Data shown:
Content starts

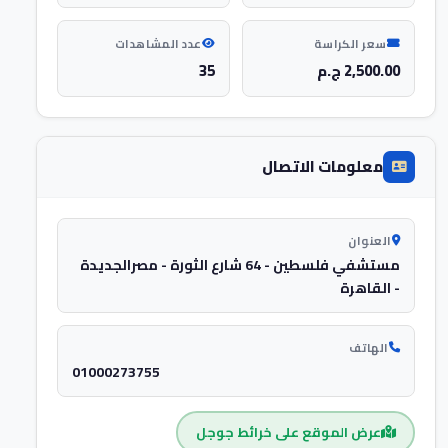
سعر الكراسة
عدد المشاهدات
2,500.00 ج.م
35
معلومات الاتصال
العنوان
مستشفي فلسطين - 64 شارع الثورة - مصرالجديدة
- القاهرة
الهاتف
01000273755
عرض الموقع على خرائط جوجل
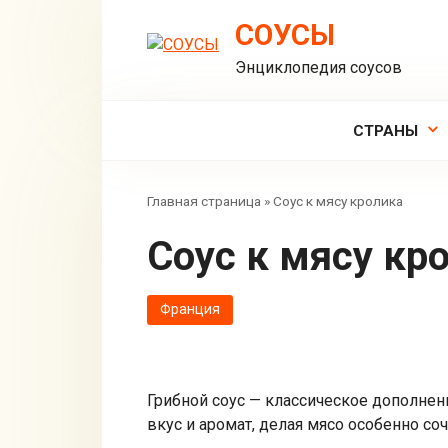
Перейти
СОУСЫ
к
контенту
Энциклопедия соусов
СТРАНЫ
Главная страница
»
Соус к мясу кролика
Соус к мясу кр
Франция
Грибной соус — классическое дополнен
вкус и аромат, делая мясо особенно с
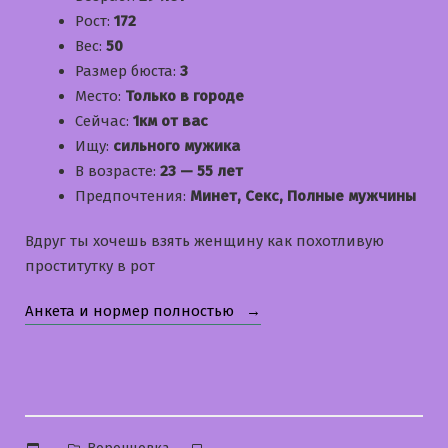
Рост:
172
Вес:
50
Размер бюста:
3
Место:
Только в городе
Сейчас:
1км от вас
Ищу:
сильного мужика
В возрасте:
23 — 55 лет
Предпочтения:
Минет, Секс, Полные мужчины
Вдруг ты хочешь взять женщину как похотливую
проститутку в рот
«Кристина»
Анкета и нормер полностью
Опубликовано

Content ends

Exercise goal: Reproduce each entry above word for word. Pictures are not part of the copy.

Answer:
سعر الكراسة
عدد المشاهدات
2,500.00 ج.م
35
معلومات الاتصال
العنوان
مستشفي فلسطين - 64 شارع الثورة - مصرالجديدة
- القاهرة
الهاتف
01000273755
عرض الموقع على خرائط جوجل
Перейти
СОУСЫ
к
контенту
Энциклопедия соусов
СТРАНЫ
Главная страница
»
Соус к мясу кролика
Соус к мясу кр
Франция
Грибной соус — классическое дополнен
вкус и аромат, делая мясо особенно с
Рост:
172
Вес:
50
Размер бюста:
3
Место:
Только в городе
Сейчас:
1км от вас
Ищу:
сильного мужика
В возрасте:
23 — 55 лет
Предпочтения:
Минет, Секс, Полные мужчины
Вдруг ты хочешь взять женщину как похотливую
проститутку в рот
«Кристина»
Анкета и нормер полностью
Опубликовано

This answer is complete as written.